Service public et secteur public.
Ces mots traduisent une prise de conscience montante de l’unité de destin du genre humain. Les conséquences de ce nouveau contexte conduisent à donner une traduction juridique. Je m’en tiendrai aux conséquences que nous pouvons envisager dans deux domaines qui nous sont familiers en France et en rapport direct avec notre sujet : le service public et le secteur public.

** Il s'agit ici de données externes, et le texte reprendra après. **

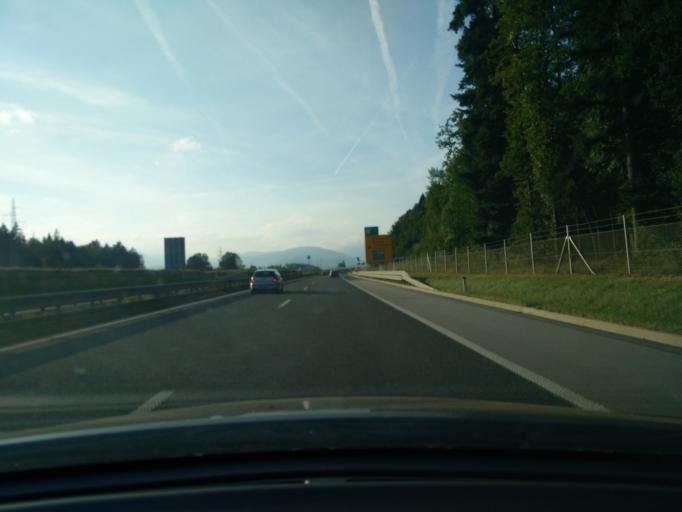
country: SI
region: Radovljica
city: Radovljica
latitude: 46.3349
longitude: 14.1976
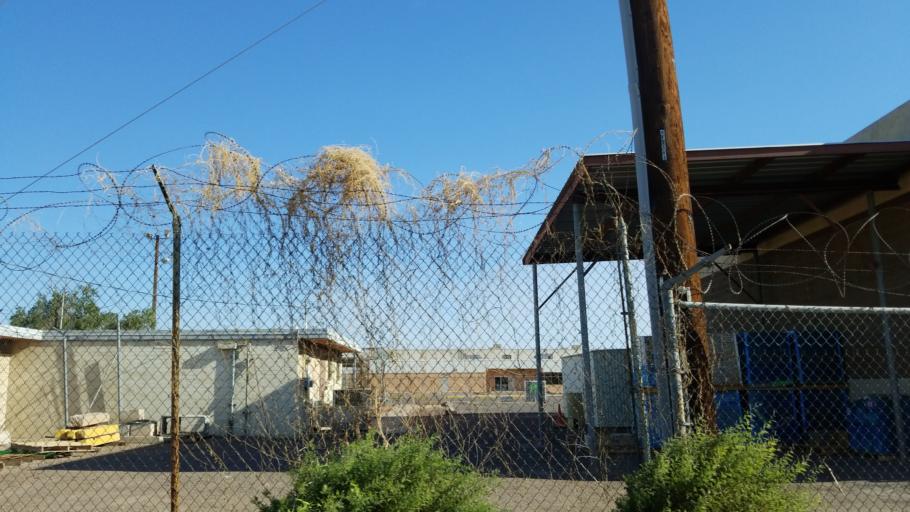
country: US
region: Arizona
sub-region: Maricopa County
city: Phoenix
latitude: 33.4240
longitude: -112.1069
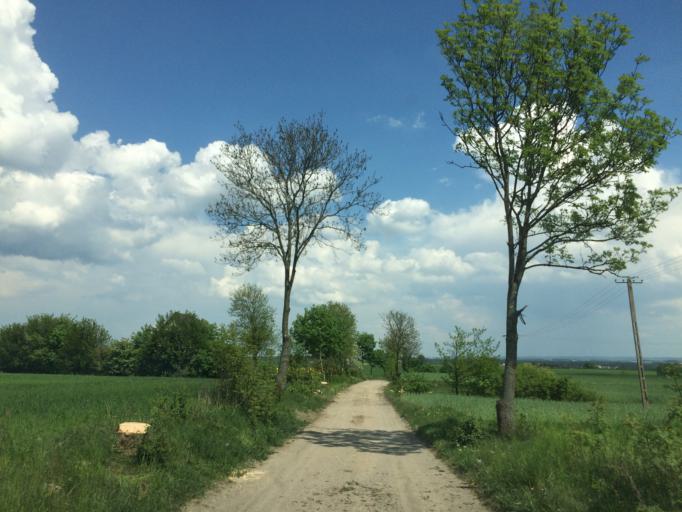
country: PL
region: Warmian-Masurian Voivodeship
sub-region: Powiat nowomiejski
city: Nowe Miasto Lubawskie
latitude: 53.4496
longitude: 19.5772
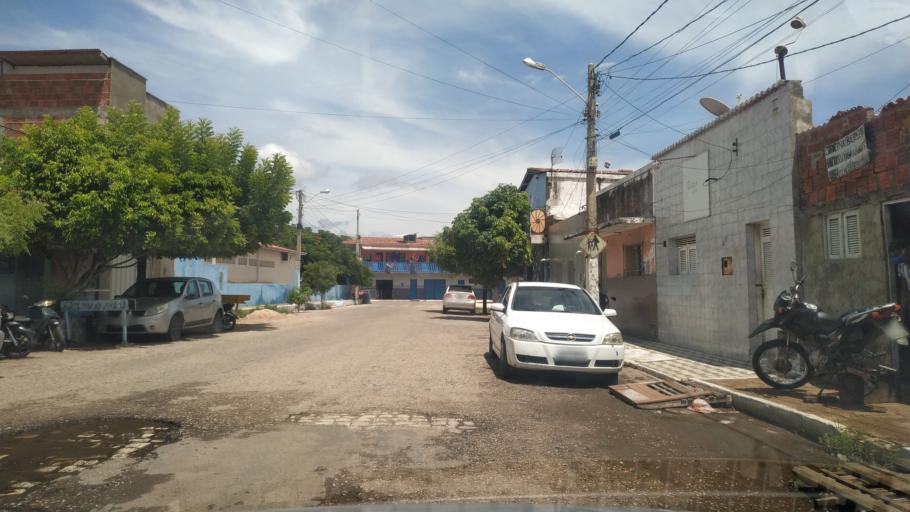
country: BR
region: Rio Grande do Norte
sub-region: Areia Branca
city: Areia Branca
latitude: -4.9557
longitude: -37.1305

Cette montée de l’« en-commun » s’accompagne d’un intérêt accru pour la notion de biens publics, partant de services publics à définir au niveau international, voire mondial. De plus en plus de services publics seront nécessaires dans l’avenir et c’est dans le cadre de cette hypothèse que nous devons placer nos réflexions et nos propositions ; des services publics industriels et commerciaux correspondant à la gestion des biens reconnus comme biens communs :
L’eau, mais aussi certaines productions agricoles et alimentaires, des ressources énergétiques ; des services administratifs relatifs à la production de services techniques : les télécommunications, certains transports, l’activité météorologique et spatiale, de nombreux domaines de la recherche scientifique, des services d’assistance médicale ; des services essentiellement administratifs organisant la coopération des pouvoirs publics nationaux et internationaux dans de multiples domaines : la sûreté sous de multiples aspects (la lutte contre les trafics de drogues, les agissements mafieux, les actions terroristes, la répression des crimes de droit commun), la recherche d’économies d’échelle, la suppression des doubles emplois, la réglementation des différentes formes de coopération dans toutes les catégories administratives.

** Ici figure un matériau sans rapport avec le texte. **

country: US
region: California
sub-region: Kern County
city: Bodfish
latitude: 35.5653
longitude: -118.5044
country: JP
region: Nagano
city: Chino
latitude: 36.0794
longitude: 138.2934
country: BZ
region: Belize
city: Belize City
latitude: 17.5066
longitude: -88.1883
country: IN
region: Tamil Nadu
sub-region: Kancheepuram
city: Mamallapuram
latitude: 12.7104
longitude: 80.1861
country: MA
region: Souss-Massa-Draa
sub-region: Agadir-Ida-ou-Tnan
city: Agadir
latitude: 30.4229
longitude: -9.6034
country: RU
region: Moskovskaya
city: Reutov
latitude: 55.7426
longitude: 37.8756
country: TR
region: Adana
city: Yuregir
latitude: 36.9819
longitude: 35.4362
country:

Une conscience émergente ?
La conscience émergente d’un intérêt général du genre humain pose nécessairement la question de la base matérielle, de la propriété publique, peut être plus exactement de l’« appropriation sociale » nécessaire pour traduire la destination universelle de certains biens, des biens publics.

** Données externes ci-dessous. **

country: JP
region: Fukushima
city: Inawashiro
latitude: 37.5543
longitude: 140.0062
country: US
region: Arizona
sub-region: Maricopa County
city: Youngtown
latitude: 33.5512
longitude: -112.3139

Je pense évidemment d’abord au traitement de l’eau dont il est évident aujourd’hui qu’il doit être mis au service de toutes les populations de la terre, où qu’elles se situent. Mais pourquoi ce qui est vrai et assez généralement admis pour l’eau ne le serait pas pour bien d’autres ressources du sol et du sous-sol ?
Est-il admissible, à notre époque, que les gisements pétroliers ou d’uranium, par exemple, soient appropriés par les seuls possesseurs de la surface du sol sur lequel s’exerce une souveraineté que seuls les mouvements contingents de l’histoire ont déterminée ? Le raisonnement vaut a fortiori pour nombre de services tels que ceux qui ont été évoqués précédemment.
Il nous faut donc réfléchir et proposer des appropriations mondiales ou internationales correspondant à ces nécessités de notre temps. Je veux rapprocher cette acception de la notion d’« appropriation sociale » de celle de Robert Castel qui, sous ce même vocable évoque la nécessité pour le salariat de reconquérir un compromis social profondément dégradé depuis le tournant libéral de la fin des années 1970 et du début des années 1980.
Ce sont toutes ces réflexions qui permettent de parler du XXIe siècle comme « l’âge d’or » potentiel du service public au niveau mondial, ce qui ne constitue en rien une négation des niveaux national et continental, en l’espèce pour ce qui nous concerne, européen. En raison de sa grande expérience historique en la matière, la France pourrait apporter une importante contribution à ce mouvement émancipateur.
Cela doit aussi nous conduire à prendre la mesure de l’offensive menée depuis plusieurs décennies, de droite comme de gauche, contre les services publics et à définir les orientations et les moyens d’une contre-offensive orientée vers l’universel dans laquelle ces États généraux peuvent jouer un rôle essentiel.
(1) Anicet Le Pors, La Citoyenneté, PUF, collection Que sais-je ?, 4 édition, 2011.